- **EXERCISE OBJECTIVE**: Copy out, word for word, everything in the records from the line containing "2013, 2014, 2015" down to the line containing "What percentage is the", with both of those lines included.

- **Stored entries**:
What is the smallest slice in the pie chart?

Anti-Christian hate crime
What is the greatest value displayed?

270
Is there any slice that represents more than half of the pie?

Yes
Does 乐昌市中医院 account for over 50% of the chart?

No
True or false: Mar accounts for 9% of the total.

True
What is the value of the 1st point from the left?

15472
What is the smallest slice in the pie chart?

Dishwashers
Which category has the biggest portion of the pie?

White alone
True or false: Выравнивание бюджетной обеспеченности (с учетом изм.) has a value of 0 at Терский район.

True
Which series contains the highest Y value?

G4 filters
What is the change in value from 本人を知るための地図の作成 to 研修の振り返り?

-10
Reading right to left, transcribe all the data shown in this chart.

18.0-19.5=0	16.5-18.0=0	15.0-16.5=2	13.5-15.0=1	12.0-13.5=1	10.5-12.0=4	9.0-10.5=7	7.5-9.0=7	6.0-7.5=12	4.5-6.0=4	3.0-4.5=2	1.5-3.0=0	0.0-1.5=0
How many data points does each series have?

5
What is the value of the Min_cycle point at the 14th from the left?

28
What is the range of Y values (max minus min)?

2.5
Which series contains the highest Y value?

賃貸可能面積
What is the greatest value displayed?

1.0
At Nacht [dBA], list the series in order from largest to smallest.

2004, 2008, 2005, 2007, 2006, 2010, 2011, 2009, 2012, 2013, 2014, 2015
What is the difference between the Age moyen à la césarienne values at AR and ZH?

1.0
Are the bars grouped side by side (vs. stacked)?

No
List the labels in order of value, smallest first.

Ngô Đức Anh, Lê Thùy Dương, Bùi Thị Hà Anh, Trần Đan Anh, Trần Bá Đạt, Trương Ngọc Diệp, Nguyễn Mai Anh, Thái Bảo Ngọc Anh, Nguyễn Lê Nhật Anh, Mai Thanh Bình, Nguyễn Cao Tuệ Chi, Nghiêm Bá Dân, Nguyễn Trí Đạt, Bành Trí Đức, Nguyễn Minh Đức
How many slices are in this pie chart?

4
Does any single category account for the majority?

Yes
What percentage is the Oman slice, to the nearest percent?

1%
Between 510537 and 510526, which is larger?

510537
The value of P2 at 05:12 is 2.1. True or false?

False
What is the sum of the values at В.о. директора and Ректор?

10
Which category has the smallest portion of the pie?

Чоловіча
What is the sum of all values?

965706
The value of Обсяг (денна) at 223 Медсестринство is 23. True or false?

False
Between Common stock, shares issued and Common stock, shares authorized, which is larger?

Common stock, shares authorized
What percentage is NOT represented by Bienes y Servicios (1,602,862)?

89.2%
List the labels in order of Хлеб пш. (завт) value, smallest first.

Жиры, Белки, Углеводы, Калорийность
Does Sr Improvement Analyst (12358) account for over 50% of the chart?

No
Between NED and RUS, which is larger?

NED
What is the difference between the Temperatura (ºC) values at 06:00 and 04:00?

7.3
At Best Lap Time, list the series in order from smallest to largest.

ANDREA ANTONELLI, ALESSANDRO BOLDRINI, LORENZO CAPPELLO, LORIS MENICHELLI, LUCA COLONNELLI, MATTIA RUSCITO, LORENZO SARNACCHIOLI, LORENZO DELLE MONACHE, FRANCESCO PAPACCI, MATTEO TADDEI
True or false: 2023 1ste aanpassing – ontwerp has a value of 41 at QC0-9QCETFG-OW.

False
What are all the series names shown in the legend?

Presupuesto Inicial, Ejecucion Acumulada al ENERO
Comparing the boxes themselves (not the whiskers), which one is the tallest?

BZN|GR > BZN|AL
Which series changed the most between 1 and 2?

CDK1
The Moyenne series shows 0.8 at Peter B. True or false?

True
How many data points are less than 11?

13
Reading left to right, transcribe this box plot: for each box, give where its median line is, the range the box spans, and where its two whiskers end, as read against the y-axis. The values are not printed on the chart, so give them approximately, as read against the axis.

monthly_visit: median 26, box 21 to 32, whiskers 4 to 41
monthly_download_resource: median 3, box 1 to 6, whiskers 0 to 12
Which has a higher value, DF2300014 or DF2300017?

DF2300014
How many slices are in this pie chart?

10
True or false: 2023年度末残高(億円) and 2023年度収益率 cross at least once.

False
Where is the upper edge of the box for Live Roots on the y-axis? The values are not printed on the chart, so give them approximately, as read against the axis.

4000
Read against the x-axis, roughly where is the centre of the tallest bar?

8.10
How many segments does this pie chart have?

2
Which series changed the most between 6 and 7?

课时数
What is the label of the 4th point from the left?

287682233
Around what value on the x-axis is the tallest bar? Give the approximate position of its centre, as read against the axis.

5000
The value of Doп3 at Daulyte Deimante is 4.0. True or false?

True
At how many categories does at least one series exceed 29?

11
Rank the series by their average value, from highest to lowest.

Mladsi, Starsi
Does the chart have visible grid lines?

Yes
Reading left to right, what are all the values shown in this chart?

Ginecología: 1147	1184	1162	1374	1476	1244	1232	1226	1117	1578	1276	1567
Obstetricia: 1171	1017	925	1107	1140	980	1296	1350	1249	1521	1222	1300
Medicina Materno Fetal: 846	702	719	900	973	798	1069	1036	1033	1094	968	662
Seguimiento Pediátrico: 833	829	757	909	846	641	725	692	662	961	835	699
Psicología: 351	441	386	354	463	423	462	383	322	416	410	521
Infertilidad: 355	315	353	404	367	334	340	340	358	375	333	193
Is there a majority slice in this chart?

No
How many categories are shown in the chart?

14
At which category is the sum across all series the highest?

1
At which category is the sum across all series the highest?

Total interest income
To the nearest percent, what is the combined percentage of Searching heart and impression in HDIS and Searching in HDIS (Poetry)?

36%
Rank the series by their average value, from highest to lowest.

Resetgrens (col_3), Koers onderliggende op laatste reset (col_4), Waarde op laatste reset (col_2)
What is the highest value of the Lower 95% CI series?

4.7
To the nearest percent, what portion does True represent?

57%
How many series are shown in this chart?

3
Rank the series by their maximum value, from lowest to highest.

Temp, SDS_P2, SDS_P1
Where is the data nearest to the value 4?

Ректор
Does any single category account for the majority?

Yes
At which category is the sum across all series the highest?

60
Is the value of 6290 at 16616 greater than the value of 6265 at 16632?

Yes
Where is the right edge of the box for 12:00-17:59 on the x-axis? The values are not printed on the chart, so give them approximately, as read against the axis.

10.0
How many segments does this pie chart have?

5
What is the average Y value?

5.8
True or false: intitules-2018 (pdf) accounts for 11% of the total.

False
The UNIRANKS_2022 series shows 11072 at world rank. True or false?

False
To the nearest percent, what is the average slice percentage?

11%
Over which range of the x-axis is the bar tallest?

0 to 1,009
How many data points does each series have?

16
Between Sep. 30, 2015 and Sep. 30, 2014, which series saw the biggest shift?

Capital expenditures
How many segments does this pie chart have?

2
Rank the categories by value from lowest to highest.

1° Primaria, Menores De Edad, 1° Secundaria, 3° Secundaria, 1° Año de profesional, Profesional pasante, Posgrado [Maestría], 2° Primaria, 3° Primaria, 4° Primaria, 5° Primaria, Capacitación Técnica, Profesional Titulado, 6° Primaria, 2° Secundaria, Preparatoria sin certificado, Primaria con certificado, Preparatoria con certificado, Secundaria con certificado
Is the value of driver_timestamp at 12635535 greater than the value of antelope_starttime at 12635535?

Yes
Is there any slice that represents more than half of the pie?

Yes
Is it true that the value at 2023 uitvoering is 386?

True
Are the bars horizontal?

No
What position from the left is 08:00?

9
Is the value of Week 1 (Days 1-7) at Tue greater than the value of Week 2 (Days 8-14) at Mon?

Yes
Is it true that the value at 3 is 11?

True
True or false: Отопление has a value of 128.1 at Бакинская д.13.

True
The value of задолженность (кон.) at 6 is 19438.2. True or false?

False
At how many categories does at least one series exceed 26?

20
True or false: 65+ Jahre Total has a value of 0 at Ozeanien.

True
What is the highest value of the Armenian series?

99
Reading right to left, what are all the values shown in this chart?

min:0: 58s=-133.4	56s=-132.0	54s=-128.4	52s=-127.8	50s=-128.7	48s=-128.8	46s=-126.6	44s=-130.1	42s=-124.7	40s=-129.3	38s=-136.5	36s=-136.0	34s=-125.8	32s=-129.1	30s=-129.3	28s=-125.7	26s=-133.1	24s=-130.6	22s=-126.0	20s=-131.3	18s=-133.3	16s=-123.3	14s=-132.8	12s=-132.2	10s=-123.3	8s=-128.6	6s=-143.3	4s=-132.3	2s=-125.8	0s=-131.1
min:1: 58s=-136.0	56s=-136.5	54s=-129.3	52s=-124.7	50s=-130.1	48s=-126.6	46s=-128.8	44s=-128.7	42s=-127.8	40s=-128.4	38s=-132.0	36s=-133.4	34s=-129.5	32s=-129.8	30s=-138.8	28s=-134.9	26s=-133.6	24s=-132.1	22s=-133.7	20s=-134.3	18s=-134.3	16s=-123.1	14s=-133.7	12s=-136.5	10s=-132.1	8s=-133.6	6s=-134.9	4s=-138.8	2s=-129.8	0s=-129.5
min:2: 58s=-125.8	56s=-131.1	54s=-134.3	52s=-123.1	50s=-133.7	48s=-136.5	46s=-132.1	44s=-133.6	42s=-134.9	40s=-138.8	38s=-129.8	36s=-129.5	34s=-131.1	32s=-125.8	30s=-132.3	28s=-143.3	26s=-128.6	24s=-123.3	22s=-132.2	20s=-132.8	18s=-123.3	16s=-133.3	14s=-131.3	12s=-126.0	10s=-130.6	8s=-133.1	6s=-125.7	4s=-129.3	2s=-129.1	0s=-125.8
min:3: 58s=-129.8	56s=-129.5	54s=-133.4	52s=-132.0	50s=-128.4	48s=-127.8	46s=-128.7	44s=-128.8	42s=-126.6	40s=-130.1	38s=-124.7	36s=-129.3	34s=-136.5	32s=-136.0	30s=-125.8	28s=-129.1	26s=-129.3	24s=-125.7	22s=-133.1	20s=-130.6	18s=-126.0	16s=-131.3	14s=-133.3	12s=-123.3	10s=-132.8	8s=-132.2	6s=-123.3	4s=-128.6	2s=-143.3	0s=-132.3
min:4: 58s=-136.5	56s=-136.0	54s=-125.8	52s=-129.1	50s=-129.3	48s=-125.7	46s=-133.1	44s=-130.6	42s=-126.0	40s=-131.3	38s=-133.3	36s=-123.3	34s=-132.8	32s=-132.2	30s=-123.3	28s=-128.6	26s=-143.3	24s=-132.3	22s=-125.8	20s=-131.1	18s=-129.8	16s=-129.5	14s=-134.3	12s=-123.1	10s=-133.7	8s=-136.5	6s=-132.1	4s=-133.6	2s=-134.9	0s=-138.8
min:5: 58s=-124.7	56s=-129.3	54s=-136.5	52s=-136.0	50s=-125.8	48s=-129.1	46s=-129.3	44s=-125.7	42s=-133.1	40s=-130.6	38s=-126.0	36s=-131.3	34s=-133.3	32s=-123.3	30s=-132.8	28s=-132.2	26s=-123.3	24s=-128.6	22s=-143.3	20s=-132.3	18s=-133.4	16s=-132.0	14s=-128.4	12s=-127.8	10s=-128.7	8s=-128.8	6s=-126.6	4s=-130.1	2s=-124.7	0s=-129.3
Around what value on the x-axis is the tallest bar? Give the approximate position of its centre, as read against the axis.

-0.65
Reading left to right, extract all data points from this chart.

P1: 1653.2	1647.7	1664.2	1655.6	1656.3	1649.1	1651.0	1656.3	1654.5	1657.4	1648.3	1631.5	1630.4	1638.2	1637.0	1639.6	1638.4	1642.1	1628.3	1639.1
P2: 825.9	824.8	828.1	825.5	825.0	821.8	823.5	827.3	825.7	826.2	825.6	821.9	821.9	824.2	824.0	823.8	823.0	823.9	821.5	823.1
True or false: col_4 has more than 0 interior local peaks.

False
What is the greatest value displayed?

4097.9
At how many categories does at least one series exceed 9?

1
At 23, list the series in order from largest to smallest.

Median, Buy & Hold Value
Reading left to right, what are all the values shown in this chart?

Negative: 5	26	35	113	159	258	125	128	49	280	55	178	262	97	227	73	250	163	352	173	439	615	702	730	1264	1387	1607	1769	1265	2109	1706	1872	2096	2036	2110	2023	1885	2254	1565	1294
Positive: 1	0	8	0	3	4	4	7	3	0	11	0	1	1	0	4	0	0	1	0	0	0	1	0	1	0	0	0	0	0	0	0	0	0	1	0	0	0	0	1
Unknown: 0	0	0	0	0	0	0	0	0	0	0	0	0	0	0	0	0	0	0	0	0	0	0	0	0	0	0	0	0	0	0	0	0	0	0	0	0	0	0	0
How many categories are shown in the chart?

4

- **ANSWER BELOW**:
2004, 2008, 2005, 2007, 2006, 2010, 2011, 2009, 2012, 2013, 2014, 2015
What is the difference between the Age moyen à la césarienne values at AR and ZH?

1.0
Are the bars grouped side by side (vs. stacked)?

No
List the labels in order of value, smallest first.

Ngô Đức Anh, Lê Thùy Dương, Bùi Thị Hà Anh, Trần Đan Anh, Trần Bá Đạt, Trương Ngọc Diệp, Nguyễn Mai Anh, Thái Bảo Ngọc Anh, Nguyễn Lê Nhật Anh, Mai Thanh Bình, Nguyễn Cao Tuệ Chi, Nghiêm Bá Dân, Nguyễn Trí Đạt, Bành Trí Đức, Nguyễn Minh Đức
How many slices are in this pie chart?

4
Does any single category account for the majority?

Yes
What percentage is the Oman slice, to the nearest percent?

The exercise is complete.